Start of Provided material

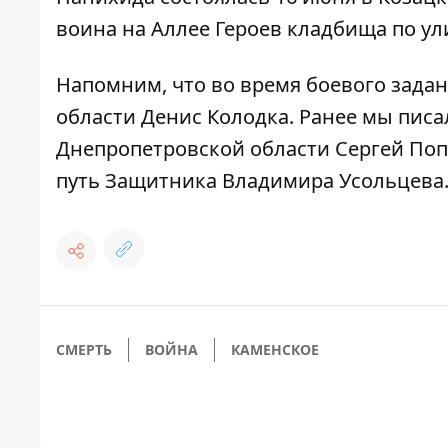
воина на Аллее Героев кладбища по ул
Напомним, что
во время боевого зада
области Денис Колодка
. Ранее мы писа
Днепропетровской области Сергей По
путь Защитника Владимира Усольцева
СМЕРТЬ
ВОЙНА
КАМЕНСКОЕ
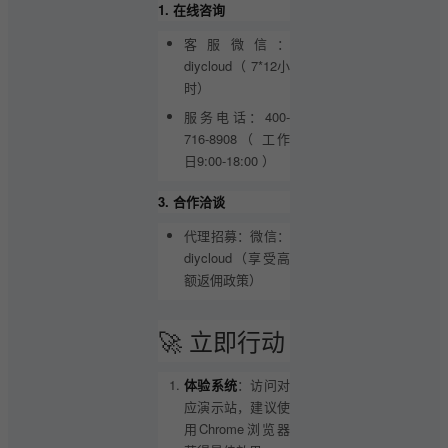
1. 在线咨询
客服微信：
diycloud（ 7*12小
时）
服务电话：400-
716-8908（ 工作
日9:00-18:00 ）
3. 合作洽谈
代理招募：微信：
diycloud（享受高
额返佣政策）
🚀 立即行动
体验系统
：访问对
应演示站，建议使
用Chrome浏览器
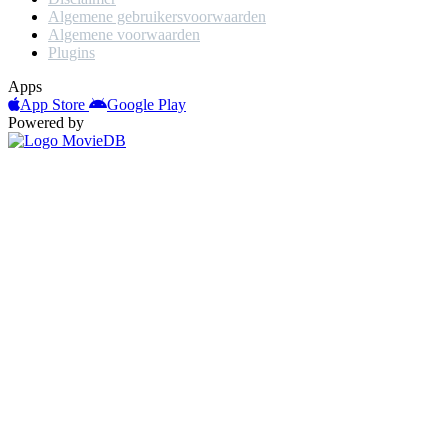
Algemene gebruikersvoorwaarden
Algemene voorwaarden
Plugins
Apps
App Store
Google Play
Powered by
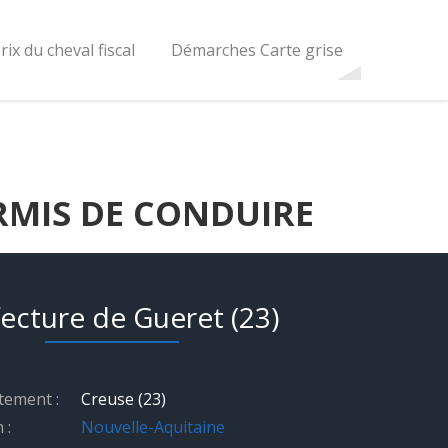
rix du cheval fiscal
Démarches Carte grise
RMIS DE CONDUIRE
ecture de Gueret (23)
tement :
Creuse (23)
 :
Nouvelle-Aquitaine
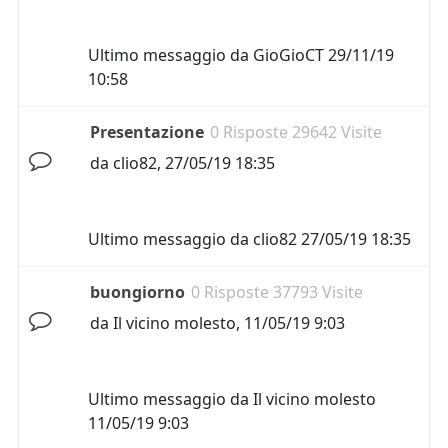
Ultimo messaggio da
GioGioCT
29/11/19
10:58
Presentazione
0 Risposte 29642 Visite
da
clio82
,
27/05/19 18:35
Ultimo messaggio da
clio82
27/05/19 18:35
buongiorno
0 Risposte 37793 Visite
da
Il vicino molesto
,
11/05/19 9:03
Ultimo messaggio da
Il vicino molesto
11/05/19 9:03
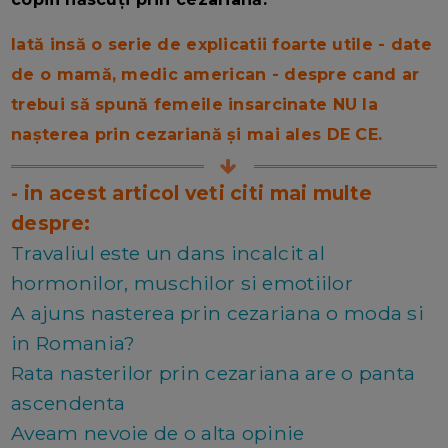
Iată insă o serie de explicatii foarte utile - date
de o mamă, medic american - despre cand ar
trebui să spună femeile insarcinate NU la
nașterea prin cezariană și mai ales DE CE.
- in acest articol veti citi mai multe
despre:
Travaliul este un dans incalcit al
hormonilor, muschilor si emotiilor
A ajuns nasterea prin cezariana o moda si
in Romania?
Rata nasterilor prin cezariana are o panta
ascendenta
Aveam nevoie de o alta opinie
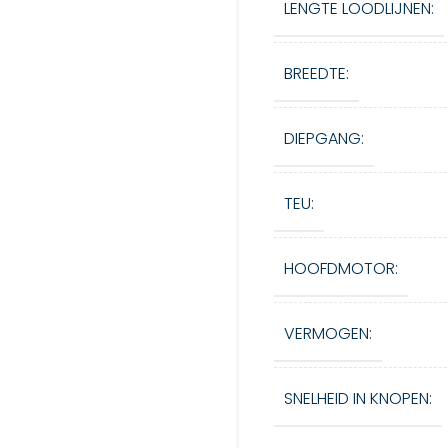
LENGTE LOODLIJNEN:
BREEDTE:
DIEPGANG:
TEU:
HOOFDMOTOR:
VERMOGEN:
SNELHEID IN KNOPEN:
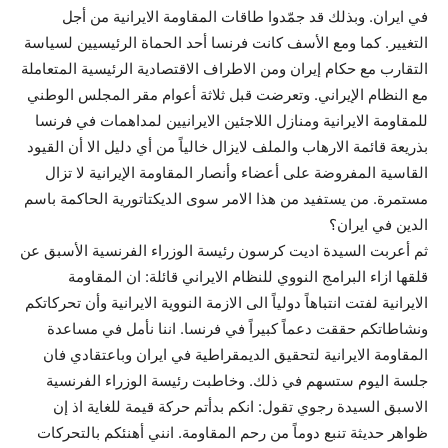
في ايران. وبذلك قد جمّدوا طاقات المقاومة الايرانية من أجل
التغيير. كما ومع الأسف كانت فرنسا أحد الحماة الرئيسيين لسياسة
التقارب مع حكام إيران ومن الاطراف الاقتصادية الرئيسية المتعاملة
مع النظام الإيراني. وتعرضت قبل ثلاثة أعوام مقر المجلس الوطني
للمقاومة الايرانية ومنازل اللاجئين الايرانيين لمداهمات في فرنسا
بذريعة قائمة الارهاب والملف لايزال خالياً من أي دليل الا أن القيود
القاسية المفروضة على أعضاء وأنصار المقاومة الإيرانية لا تزال
مستمرة. من يستفيد من هذا الامر سوى الديكتاتورية الحاكمة باسم
الدين في ايران؟
ثم أعربت السيدة اديت كرسون رئيسة الوزراء الفرنسية الأسبق عن
قلقها ازاء البرامج النووي للنظام الايراني قائلة: ان المقاومة
الايرانية لفتت انتباهاً دولياً الى الازمة النووية الايرانية وأن تحركاتكم
ونشاطاتكم حققت دعماً كبيراً في فرنسا. اننا نأمل في مساعدة
المقاومة الايرانية لتحقيق الديمقراطية في ايران وباعتقادي فان
جلسة اليوم ستسهم في ذلك. وخاطبت رئيسة الوزراء الفرنسية
الاسبق السيدة رجوي تقول: انكم بدأتم حركة قيمة للغاية اذ إن
ظواهر حديثة تنبع دوماً من رحم المقاومة. انني أهنئكم بالتحركات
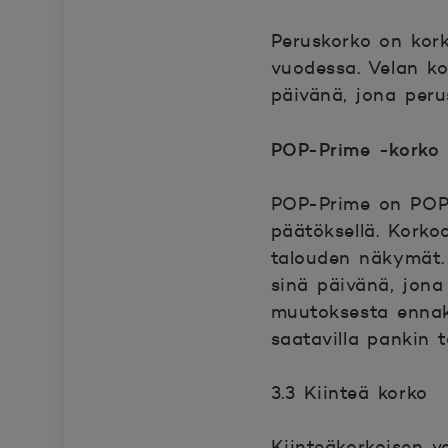
Peruskorko on kork
vuodessa. Velan k
päivänä, jona per
POP-Prime -korko
POP-Prime on POP P
päätöksellä. Korko
talouden näkymät.
sinä päivänä, jona
muutoksesta ennakk
saatavilla pankin t
3.3 Kiinteä korko
Kiinteäkorkoisen v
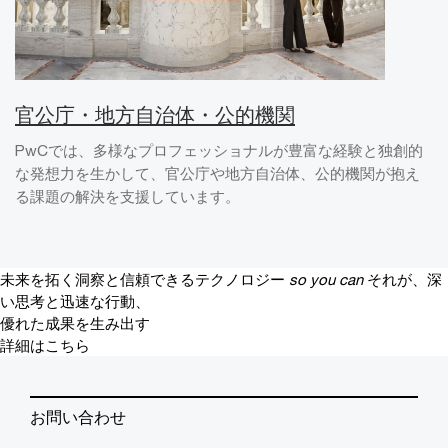
官公庁・地方自治体・公的機関
PwCでは、多様なプロフェッショナルが豊富な経験と独創的
な発想力を生かして、官公庁や地方自治体、公的機関が抱え
る課題の解決を支援しています。
未来を拓く洞察と信頼できるテクノロジー
so you can
それが、深
い思考と迅速な行動、
優れた成果を生み出す
詳細はこちら
お問い合わせ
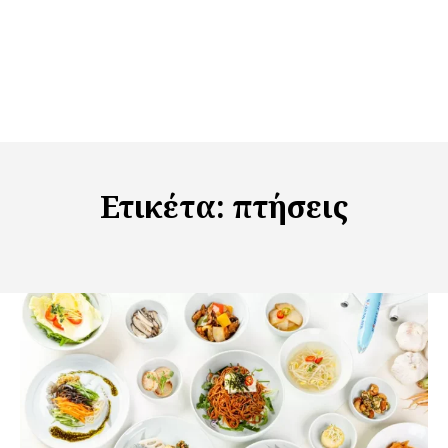
Ετικέτα:
πτήσεις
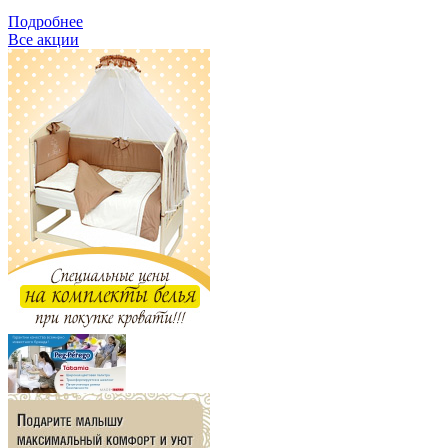
Подробнее
Все акции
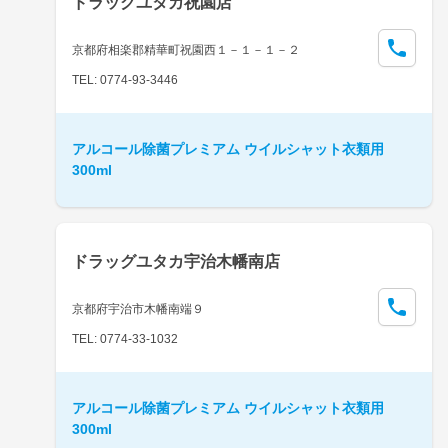
ドラッグユタカ祝園店
京都府相楽郡精華町祝園西１－１－１－２
TEL: 0774-93-3446
アルコール除菌プレミアム ウイルシャット衣類用
300ml
ドラッグユタカ宇治木幡南店
京都府宇治市木幡南端９
TEL: 0774-33-1032
アルコール除菌プレミアム ウイルシャット衣類用
300ml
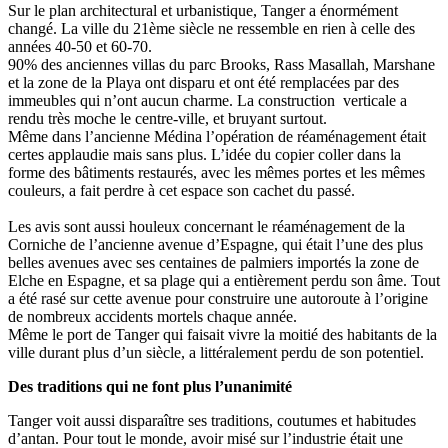
Sur le plan architectural et urbanistique, Tanger a énormément
changé. La ville du 21ème siècle ne ressemble en rien à celle des
années 40-50 et 60-70.
90% des anciennes villas du parc Brooks, Rass Masallah, Marshane
et la zone de la Playa ont disparu et ont été remplacées par des
immeubles qui n’ont aucun charme. La construction verticale a
rendu très moche le centre-ville, et bruyant surtout.
Même dans l’ancienne Médina l’opération de réaménagement était
certes applaudie mais sans plus. L’idée du copier coller dans la
forme des bâtiments restaurés, avec les mêmes portes et les mêmes
couleurs, a fait perdre à cet espace son cachet du passé.
Les avis sont aussi houleux concernant le réaménagement de la
Corniche de l’ancienne avenue d’Espagne, qui était l’une des plus
belles avenues avec ses centaines de palmiers importés la zone de
Elche en Espagne, et sa plage qui a entièrement perdu son âme. Tout
a été rasé sur cette avenue pour construire une autoroute à l’origine
de nombreux accidents mortels chaque année.
Même le port de Tanger qui faisait vivre la moitié des habitants de la
ville durant plus d’un siècle, a littéralement perdu de son potentiel.
Des traditions qui ne font plus l’unanimité
Tanger voit aussi disparaître ses traditions, coutumes et habitudes
d’antan. Pour tout le monde, avoir misé sur l’industrie était une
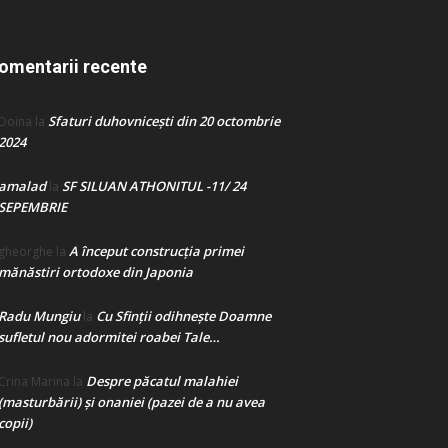
omentarii recente
Sfaturi duhovnicești din 20 octombrie
Doina
la
2024
amalad
SF SILUAN ATHONITUL -11/ 24
la
SEPEMBRIE
A început construcţia primei
gheorghe
la
mănăstiri ortodoxe din Japonia
Radu Mungiu
Cu Sfinții odihnește Doamne
la
sufletul nou adormitei roabei Tale…
Despre păcatul malahiei
Crina Marina
la
(masturbării) şi onaniei (pazei de a nu avea
copii)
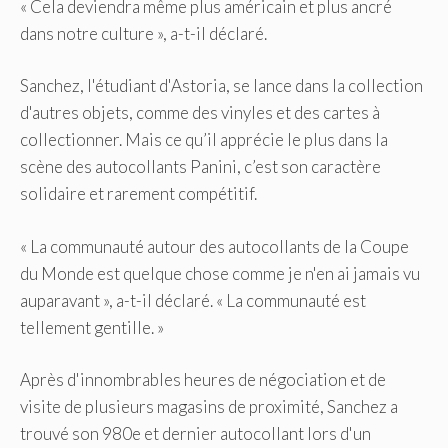
« Cela deviendra même plus américain et plus ancré
dans notre culture », a-t-il déclaré.
Sanchez, l'étudiant d'Astoria, se lance dans la collection
d'autres objets, comme des vinyles et des cartes à
collectionner. Mais ce qu’il apprécie le plus dans la
scène des autocollants Panini, c’est son caractère
solidaire et rarement compétitif.
« La communauté autour des autocollants de la Coupe
du Monde est quelque chose comme je n'en ai jamais vu
auparavant », a-t-il déclaré. « La communauté est
tellement gentille. »
Après d'innombrables heures de négociation et de
visite de plusieurs magasins de proximité, Sanchez a
trouvé son 980e et dernier autocollant lors d'un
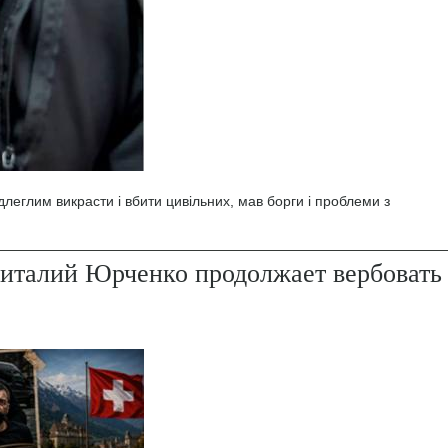
леглим викрасти і вбити цивільних, мав борги і проблеми з
италий Юрченко продолжает вербовать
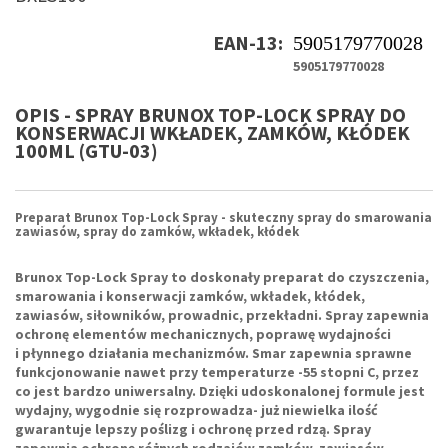
EAN-13:
5905179770028
5905179770028
OPIS - SPRAY BRUNOX TOP-LOCK SPRAY DO
KONSERWACJI WKŁADEK, ZAMKÓW, KŁÓDEK
100ML (GTU-03)
Preparat Brunox Top-Lock Spray - skuteczny spray do smarowania
zawiasów, spray do zamków, wkładek, kłódek
Brunox Top-Lock Spray
to doskonały
preparat do czyszczenia,
smarowania i konserwacji zamków
, wkładek, kłódek,
zawiasów, siłowników, prowadnic, przekładni. Spray zapewnia
ochronę elementów mechanicznych, poprawę wydajności
i płynnego działania mechanizmów. Smar zapewnia sprawne
funkcjonowanie nawet przy temperaturze -55 stopni C, przez
co jest bardzo uniwersalny. Dzięki udoskonalonej formule jest
wydajny, wygodnie się rozprowadza- już niewielka ilość
gwarantuje lepszy poślizg i ochronę przed rdzą. Spray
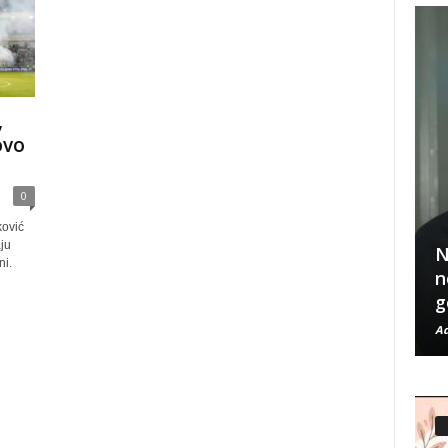
,
ovo
0
ković
ju
N
ni.
n
g
Ad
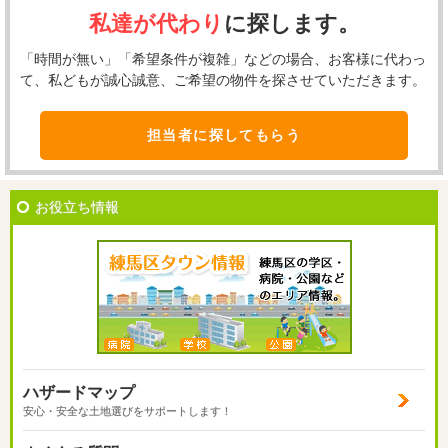
私達が代わり
に探します。
「時間が無い」「希望条件が複雑」などの場合、お客様に代わっ
て、私どもが誠心誠意、ご希望の物件を探させていただきます。
担当者に探してもらう
お役立ち情報
ハザードマップ
安心・安全な土地選びをサポートします！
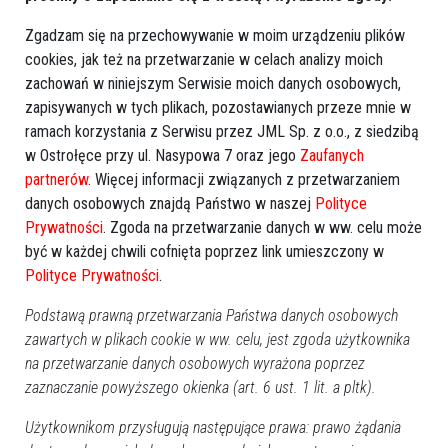
Zgadzam się na przechowywanie w moim urządzeniu plików
cookies, jak też na przetwarzanie w celach analizy moich
zachowań w niniejszym Serwisie moich danych osobowych,
zapisywanych w tych plikach, pozostawianych przeze mnie w
ramach korzystania z Serwisu przez JML Sp. z o.o., z siedzibą
w Ostrołęce przy ul. Nasypowa 7 oraz jego
Zaufanych
partnerów
. Więcej informacji związanych z przetwarzaniem
danych osobowych znajdą Państwo w naszej
Polityce
Prywatności
. Zgoda na przetwarzanie danych w ww. celu może
być w każdej chwili cofnięta poprzez link umieszczony w
Polityce Prywatności
.
Podstawą prawną przetwarzania Państwa danych osobowych
zawartych w plikach cookie w ww. celu, jest zgoda użytkownika
na przetwarzanie danych osobowych wyrażona poprzez
Prod. USA 2026, thriller/sci-fi, 145 min
zaznaczanie powyższego okienka (art. 6 ust. 1 lit. a pltk).
Gdybyś dowiedział się, że nie jesteśmy sami, gdyby ktoś
Użytkownikom przysługują następujące prawa: prawo żądania
ci to udowodnił, czy byś się przestraszył?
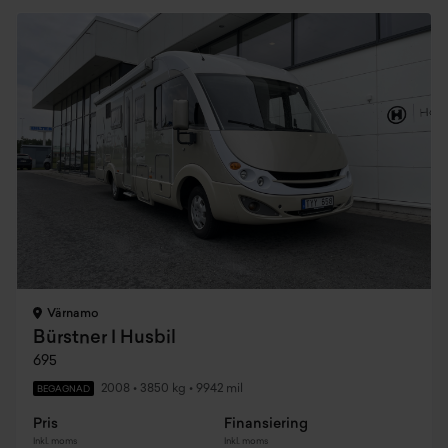
Värnamo
Bürstner I Husbil
695
2008
•
3850 kg
•
9942 mil
BEGAGNAD
Pris
Finansiering
Inkl. moms
Inkl. moms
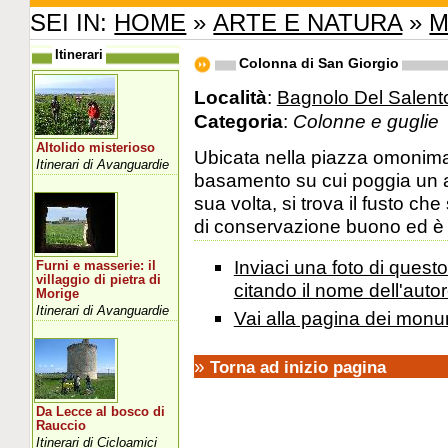
SEI IN:
HOME
»
ARTE E NATURA
»
M
Itinerari
Colonna di San Giorgio
Località
:
Bagnolo Del Salent
Categoria
:
Colonne e guglie
Altolido misterioso
Ubicata nella piazza omonima
Itinerari di Avanguardie
basamento su cui poggia un a
sua volta, si trova il fusto ch
di conservazione buono ed è v
Inviaci una foto di ques
Furni e masserie: il
villaggio di pietra di
citando il nome dell'autor
Morige
Itinerari di Avanguardie
Vai alla pagina dei monu
»
Torna ad inizio pagina
Da Lecce al bosco di
Rauccio
Itinerari di Cicloamici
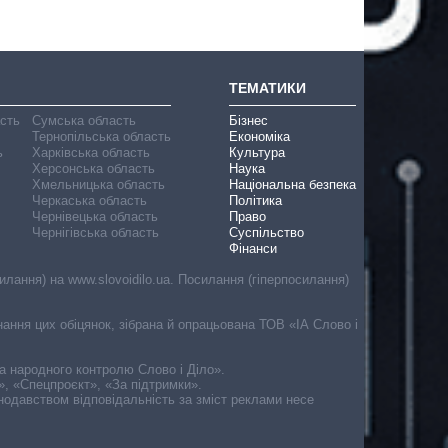
ТЕМАТИКИ
асть
Сумська область
Бізнес
Тернопільська область
Економіка
ь
Харківська область
Культура
Херсонська область
Наука
Хмельницька область
Національна безпека
Черкаська область
Політика
Чернівецька область
Право
Чернігівська область
Суспільство
Фінанси
лання) на www.slovoidilo.ua. Посилання (гіперпосилання)
онання цих обіцянок, зібрана й опрацьована ТОВ «ІА Слово і
ма народного контролю Слово і Діло».
», «Спецпроєкт», «За підтримки».
онодавством відповідальність за зміст реклами несе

End of Provided material

### Task goal
Of all the entries above, retype exactly the lines from the line with "changé. La ville" to the line with "Même le port", both included, and no others.

### Solution to this exercise
changé. La ville du 21ème siècle ne ressemble en rien à celle des
années 40-50 et 60-70.
90% des anciennes villas du parc Brooks, Rass Masallah, Marshane
et la zone de la Playa ont disparu et ont été remplacées par des
immeubles qui n’ont aucun charme. La construction verticale a
rendu très moche le centre-ville, et bruyant surtout.
Même dans l’ancienne Médina l’opération de réaménagement était
certes applaudie mais sans plus. L’idée du copier coller dans la
forme des bâtiments restaurés, avec les mêmes portes et les mêmes
couleurs, a fait perdre à cet espace son cachet du passé.
Les avis sont aussi houleux concernant le réaménagement de la
Corniche de l’ancienne avenue d’Espagne, qui était l’une des plus
belles avenues avec ses centaines de palmiers importés la zone de
Elche en Espagne, et sa plage qui a entièrement perdu son âme. Tout
a été rasé sur cette avenue pour construire une autoroute à l’origine
de nombreux accidents mortels chaque année.
Même le port de Tanger qui faisait vivre la moitié des habitants de la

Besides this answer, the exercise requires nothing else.